Zuckerberg’s AI push has fueled rising costs but lags in short-term returns

Source Cryptopolitan

Meta Platforms’ hefty AI spending comes into focus as CEO Mark Zuckerberg’s huge ambitions to win in the AI arms race are seemingly costing the social media giant more than it is delivering.

The Facebook parent company’s second-quarter earnings are around the corner, and the numbers are not exactly throwing a party. While Wall Street expects profit to rise by about 11.5% to $15 billion, it is still disappointing, as that is the slowest growth the company has seen in two years. And even with revenue going up (14.7% to roughly $44.8 billion), that is also still Meta’s weakest pace since early 2023.

Will Meta benefit from the hiring sprees and smart glasses dreams?

Meanwhile, expenses keep climbing. Nearly a 9% jump in operating costs has investors watching closely, wondering if Zuckerberg’s obsession with “superintelligence” is brilliance or bloat.

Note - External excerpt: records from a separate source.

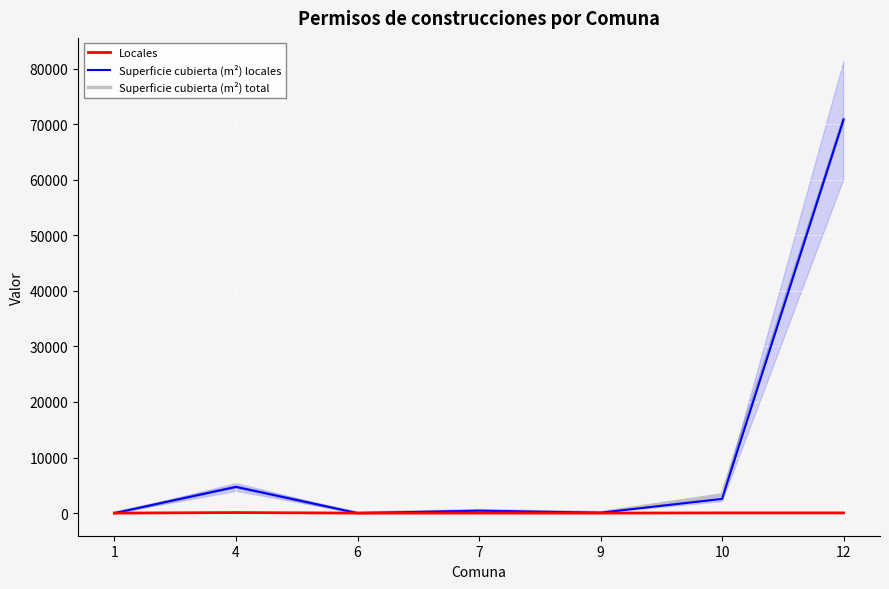

List the labels in order of Superficie cubierta (m²) locales value, smallest first.

1, 6, 9, 7, 10, 4, 12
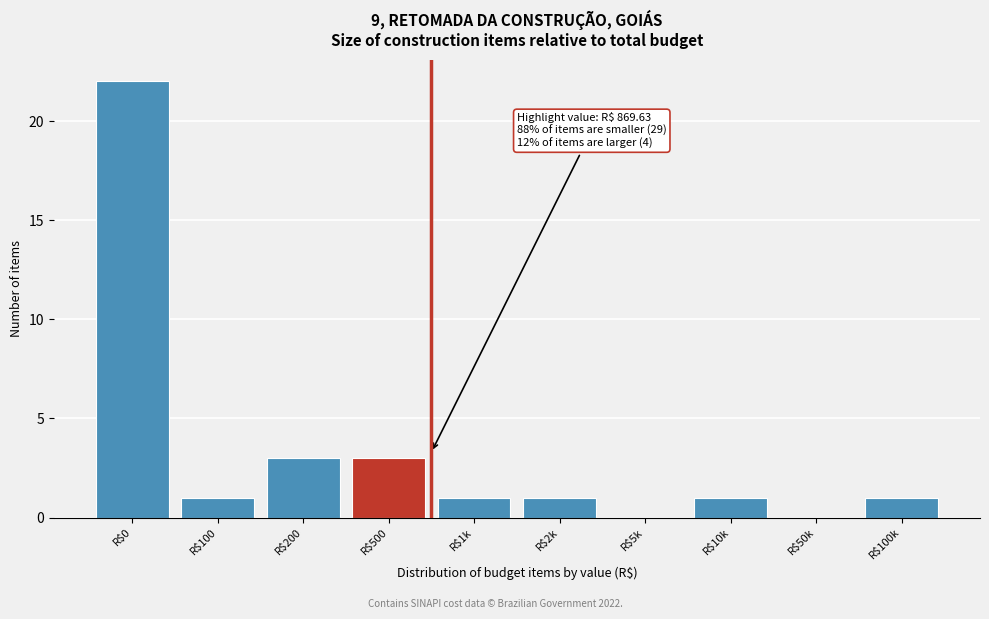

What is the greatest value displayed?

22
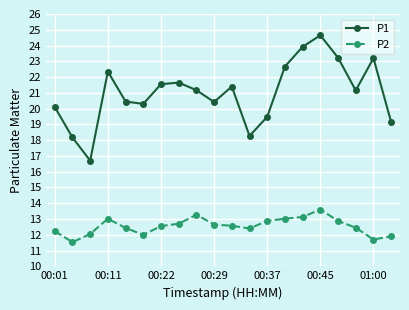

Rank the series by their average value, from lowest to highest.

P2, P1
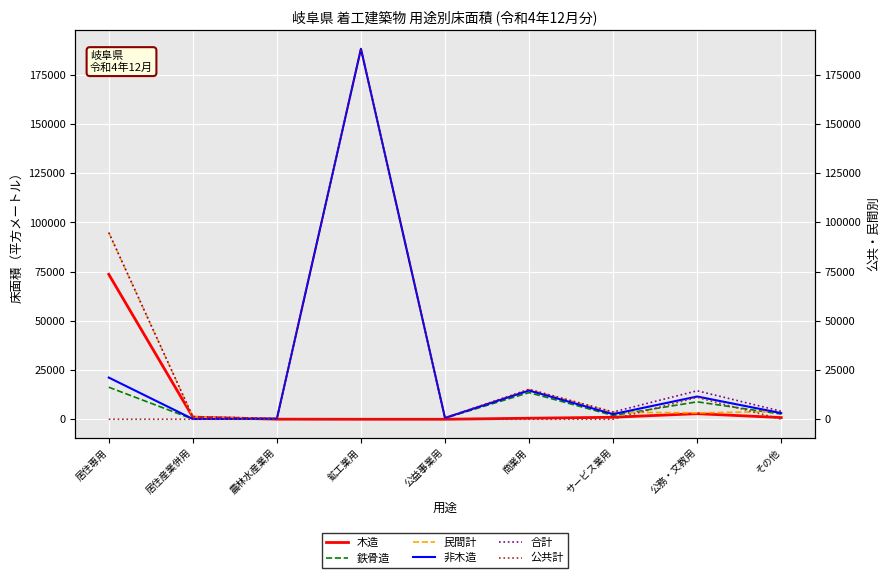

Reading left to right, extract all data points from this chart.

木造: 居住専用=73661	居住産業併用=1165	農林水産業用=128	鉱工業用=87	公益事業用=88	商業用=608	サービス業用=1095	公務・文教用=2921	その他=937
鉄骨造: 居住専用=16352	居住産業併用=128	農林水産業用=279	鉱工業用=188107	公益事業用=663	商業用=13618	サービス業用=2012	公務・文教用=8940	その他=2713
民間計: 居住専用=94838	居住産業併用=1293	農林水産業用=407	鉱工業用=188271	公益事業用=751	商業用=15192	サービス業用=3686	公務・文教用=3349	その他=4042
非木造: 居住専用=21177	居住産業併用=128	農林水産業用=279	鉱工業用=188184	公益事業用=663	商業用=14584	サービス業用=2591	公務・文教用=11547	その他=3117
合計: 居住専用=94838	居住産業併用=1293	農林水産業用=407	鉱工業用=188271	公益事業用=751	商業用=15192	サービス業用=3686	公務・文教用=14468	その他=4054
公共計: 居住専用=0	居住産業併用=0	農林水産業用=0	鉱工業用=0	公益事業用=0	商業用=0	サービス業用=0	公務・文教用=11119	その他=12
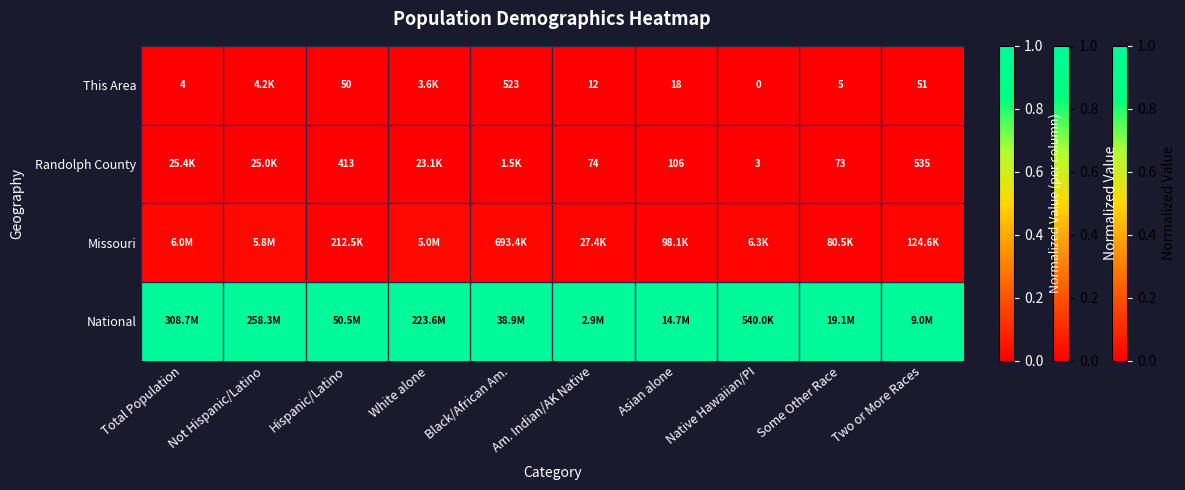

True or false: Randolph County has a value of 0.0 at Some Other Race.

True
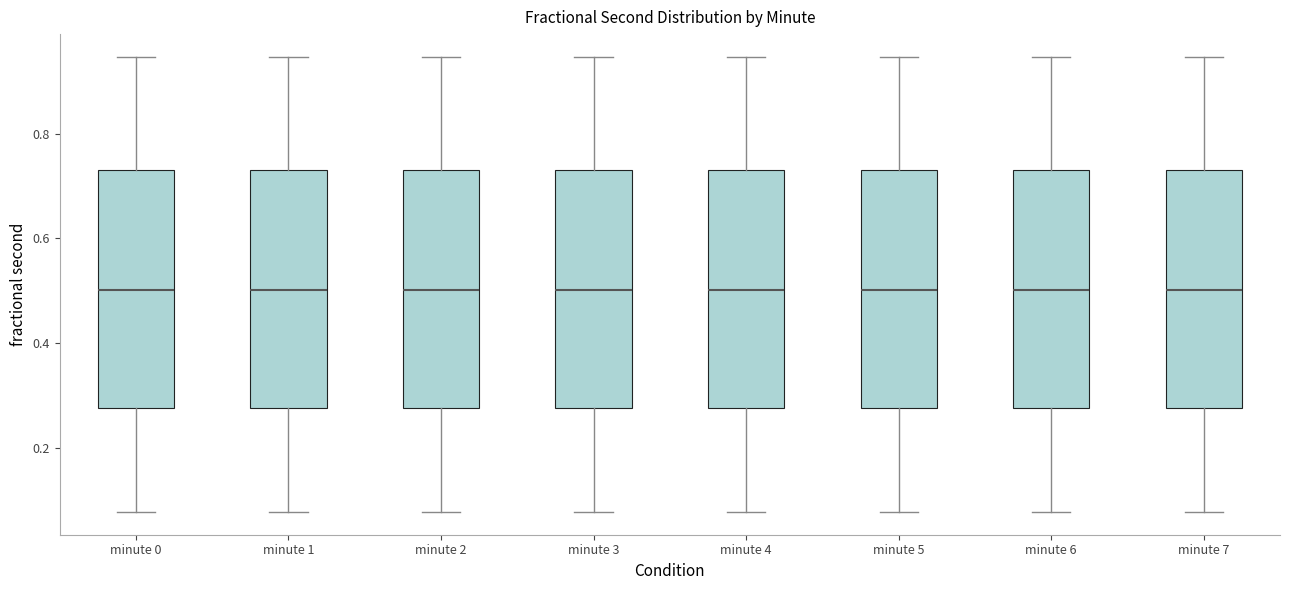

Where does the upper whisker of the box for minute 7 end on the y-axis? The values are not printed on the chart, so give them approximately, as read against the axis.

0.94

Recently, Meta dropped $14.3 billion into Scale AI in June, luring in its genius CEO, Alexandr Wang, along with a few other hires. That move sparked the launch of Meta’s new “Superintelligence Lab,” which sounds big on its own. Wang is now Meta’s chief AI officer, working with ex-GitHub boss Nat Friedman and serial founder Daniel Gross.

Meta also tried, unsuccessfully, to buy Safe Superintelligence, a startup co-founded by OpenAI co-founder Ilya Sutskever.

While Meta did not get him, the company took a bunch of top-tier researchers from OpenAI, Apple, and Google. Shengjia Zhao, who co-created ChatGPT, is now leading Meta’s AI lab as chief scientist; that’s not a small catch.

Zuckerberg is betting that if he builds the biggest, baddest AI team and gives them crazy amounts of compute power, they will crack the code to leapfrog the competition.

He even said Meta Superintelligence Labs will have “by far the greatest compute per researcher,” which sounds impressive. However, the market is wondering what this actually means for product and profit.

Analysts at Bank of America have indicated Zuckerberg’s comments are a sign of confidence, and while capex would increase, this also signals Meta as a “place of innovation.” The analysts wrote: “We expect AI investment to be a top focus area on the upcoming earnings call, and Meta likely needs to make a case for strong AI returns to drive multiple expansion.”

Meta’s Llama 4 missed the mark

Despite the efforts and huge investments into AI, Meta seems to have missed it with some products. Earlier this year, Meta tried to mimic Chinese startup DeepSeek’s new AI model and ended up stumbling.

The result of that initiative – Llama 4, its new open-source model, landed with a dull thud. Developers preferred the older Llama 3 because it was easier to work with. They have argued that the newer version was too rigid and too complicated.

The fallout was enough to trigger a full-on internal shake-up. Some at Meta even wanted to ditch the promised “Behemoth” version of Llama 4 altogether in favour of a closed-source, tightly-guarded model.

That would be a pretty stark U-turn from Meta’s open-source AI stance, though the company insists that position has not changed, at least not officially.

Behind the scenes, frustrations have been bubbling. Some engineers pushed to stick with the older dense AI model approach. Others pushed for the newer “mixture-of-experts” (MoE) style, more efficient, more flashy, more like what DeepSeek and OpenAI are doing. In the end, Meta went with MoE, but the release flopped.

However, it has not been all doom and gloom for the company. To be fair, Meta’s core ad business is still alive and kicking. That has helped soften investor nerves while Zuckerberg spends like a tech CEO in a sci-fi movie.

While analysts at Bank of America said his massive infrastructure investments are s sign of confidence about long-term revenue, confidence, however, does not pay dividends yet.

Some folks are getting flashbacks to the self-driving car frenzy of 2017, when tech giants handed out absurd salaries just to keep AI talent in-house. “Winner takes all” feels like the mood again. The only difference this time is that everyone is playing – OpenAI, Google, Anthropic—and now Meta is sprinting to catch up. Zuckerberg’s latest strategy shift shows he is willing to throw everything at the AI wall and see what sticks.